As others are saying, this category is one of the most interesting on its own AND as perhaps a major signpost along the way to the best picture win.
I should be annoyed that The Big Sick is here instead of Phantom Thread, but the latter got so much more than it could have that it's hard to be bitter, and it's nice for the happy couple to have got something for its summertime hit. (Especially considering that there are some recent years the film might have won this category outright.)
It is extremely weird that the PGA/DGA winner -- and best director sure-shot -- seems to be universally thought to be running 4th here. Not, I guess, as weird as such a film not even being nominated (see: Gravity), but a sign that there's some loosening of what had for decades been universal Academy criteria.
But we don't yet have evidence that these criteria have loosened to the point that no old rules apply.
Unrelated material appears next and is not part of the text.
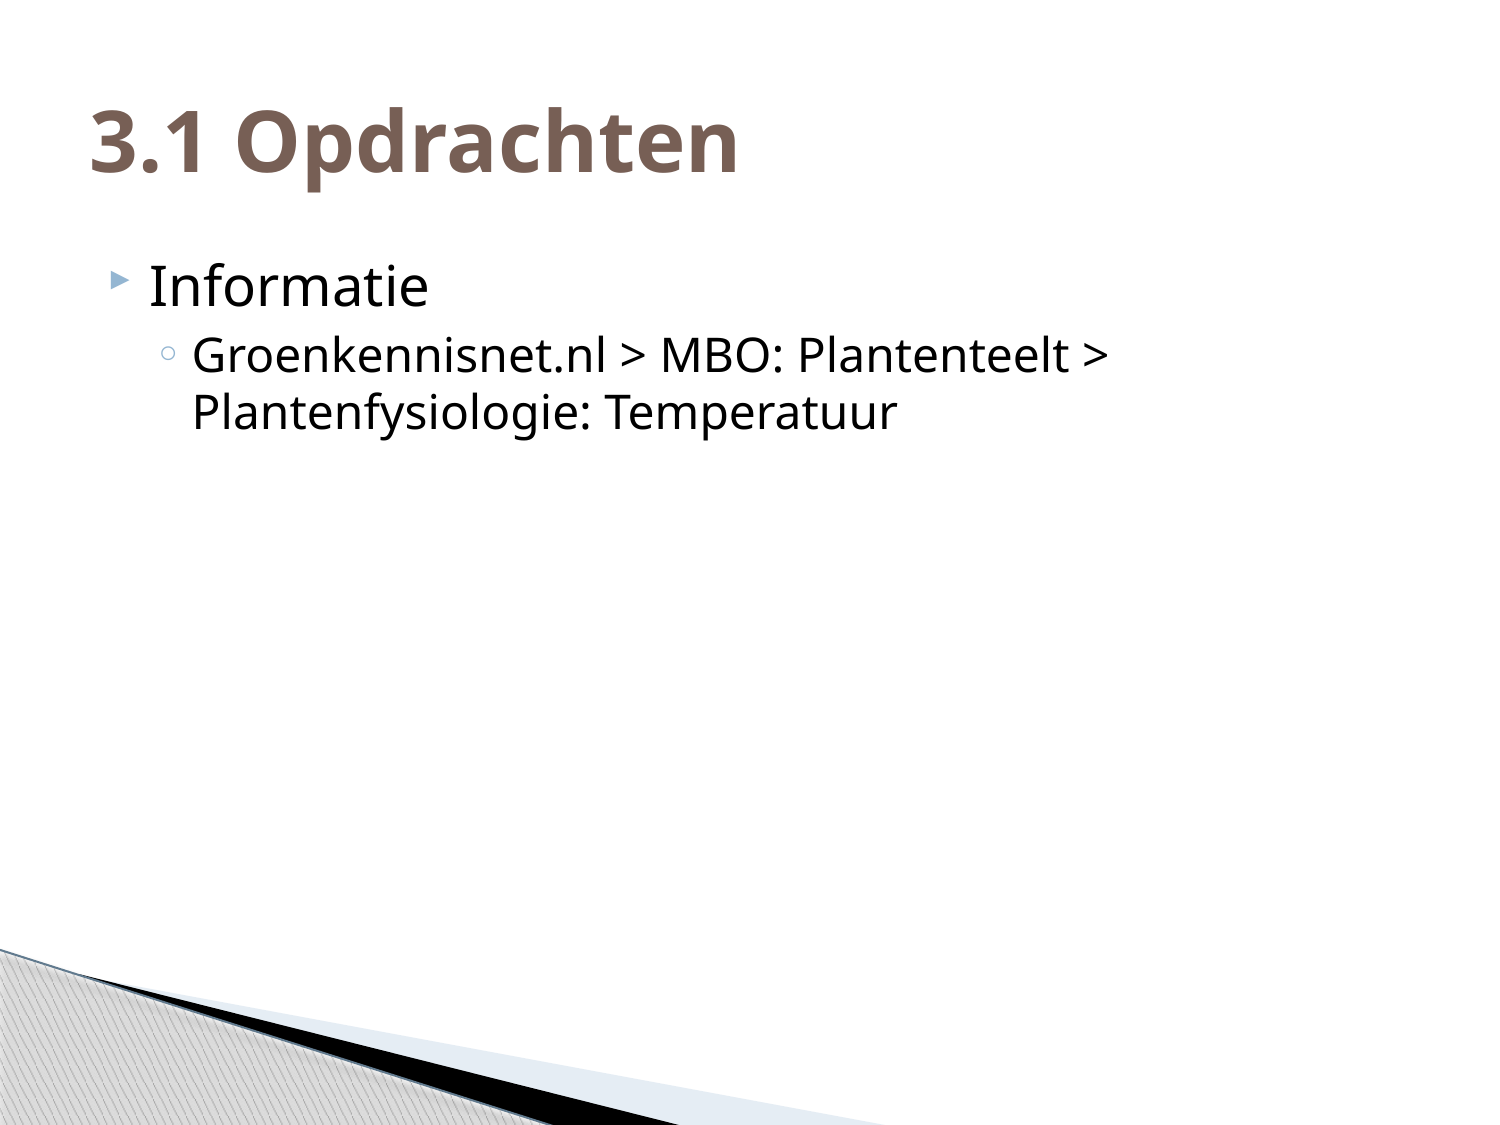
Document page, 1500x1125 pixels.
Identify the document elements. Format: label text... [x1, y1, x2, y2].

And the key rules we're still dealing with are that, to win best picture, you pretty much need a screenplay or directing win. In extremely rare cases, acting + tech wins can pull you through -- in modern times, Gladiator and Chicago pulled off this unusual feat -- but I don't think any of our remaining three contenders have much hope of that (Get Out and Lady Bird because they have no tech nominations, Three Billboards because it has a couple but doesn't seem a threat to win any). Which is to say: if something besides The Shape of Water is to win best picture, unless we're going to step into unprecedented territory, it would appear the film would need to win this category.
I'm sorry to say this, because I like the film, and would rank it at worst second, but I think Lady Bird's loss at WGA was effectively an elimination round. The films were competing for "who will survive to challenge Three Billboards?", and Peele came out the winner. The only possibility this isn't so is, if what I've suggested in a few other threads turns out true: that the Cheryl Boone Isaac diversity push has finally reached the point where Academy membership now differs enough from Guild sampling that Oscar results no longer reflect these straw-poll outcomes in the way to which we've become accustomed. This is something devoutly to be wished -- it would make the Oscars an independent business once again, after a decade or more of enslavement to the damned precursors -- but, until we've seen evidence of it, it's not something you'd bet rent money on.
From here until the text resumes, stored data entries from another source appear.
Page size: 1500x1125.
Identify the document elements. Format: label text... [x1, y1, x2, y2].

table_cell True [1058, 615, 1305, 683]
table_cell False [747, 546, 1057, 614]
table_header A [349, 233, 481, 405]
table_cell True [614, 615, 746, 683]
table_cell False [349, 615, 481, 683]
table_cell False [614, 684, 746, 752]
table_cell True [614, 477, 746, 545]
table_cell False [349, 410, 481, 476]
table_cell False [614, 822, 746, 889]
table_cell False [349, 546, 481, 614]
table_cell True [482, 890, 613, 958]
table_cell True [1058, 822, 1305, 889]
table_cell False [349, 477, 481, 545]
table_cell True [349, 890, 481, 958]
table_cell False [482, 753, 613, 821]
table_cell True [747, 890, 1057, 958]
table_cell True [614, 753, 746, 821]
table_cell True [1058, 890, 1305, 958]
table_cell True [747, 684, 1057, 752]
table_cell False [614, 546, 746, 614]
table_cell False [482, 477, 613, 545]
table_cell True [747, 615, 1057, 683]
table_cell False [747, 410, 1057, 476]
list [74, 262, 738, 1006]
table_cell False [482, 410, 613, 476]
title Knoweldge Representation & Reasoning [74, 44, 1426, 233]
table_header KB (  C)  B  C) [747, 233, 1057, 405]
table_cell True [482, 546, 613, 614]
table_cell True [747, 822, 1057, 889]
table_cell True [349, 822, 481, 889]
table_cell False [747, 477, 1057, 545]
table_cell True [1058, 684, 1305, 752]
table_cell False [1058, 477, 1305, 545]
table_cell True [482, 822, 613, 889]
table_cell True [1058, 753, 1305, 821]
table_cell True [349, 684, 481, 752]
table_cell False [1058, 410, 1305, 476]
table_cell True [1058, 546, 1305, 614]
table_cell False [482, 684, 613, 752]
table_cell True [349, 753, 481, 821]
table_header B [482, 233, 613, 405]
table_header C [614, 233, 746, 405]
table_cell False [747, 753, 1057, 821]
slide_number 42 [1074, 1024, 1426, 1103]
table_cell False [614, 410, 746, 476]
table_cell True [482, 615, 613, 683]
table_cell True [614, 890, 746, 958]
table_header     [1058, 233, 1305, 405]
So, for me, it pretty much comes down to Get Out and Three Billboards, with the winner likely to be the stronger best picture challenger to Shape of Water. I truly don't know how to choose; I think many voters would like to honor both. Get Out is exactly the kind of zippy, fresh concept that the writers have often gone for as a consolation prizes (i.e., since it wasn't getting best picture) -- Eternal Sunshine, Midnight in Paris, her. And, speaking of films that would have won in other recent years...I'd say Get Out would have been an easy winner many times in the past decade-plus.
But Three Billboards is, I think, seen as a bigger effort overall -- evidenced by its nominations haul, and its multiple best film wins at Globes, SAG and BAFTA. And let's not just diminish Martin McDonagh as someone who only won prizes because he was a local boy. This is one of the world's major playwrights, whose previous nomination for In Bruges marked him as an Academy comer even as he was working his way up the directorial ladder. This is a guy who'd be as OBVIOUS a choice for screenplay in most of those years as Get Out. That he's not seen that way is partly a product of the times -- when the call is for minority and gender representation, an aging white guy winning seems a bit backward, however hip that white guy is -- and partly due to his film being divisive (which is somewhat related to those racial/gender issues, but also partly because he works in a style that isn't journalistic/realistic, which has left some audiences alienated). But I think he's going to have lots of support, and could win both this and best picture.
One thing we're maybe going to find out: which omission counts more, directing or editing? McDonagh's being left off the directing list got a lot of attention, with good reason, but Get Out's failure to secure an editing nod seems pretty important as well, because 1) Since 1980, we've actually seen more films without directing nods win best picture without director (two) than editing (one); 2) it left the film with no below-the-line nods, and I believe no film since the 30s has won best picture with that deficiency; and (3) editing seemed like the kind of category it could WIN, so missing there is no minor event. Which is to say that, for all of Get Out's clear strengths, it has a few chinks in its armor, which could be crucial in what appears to be a very close contest.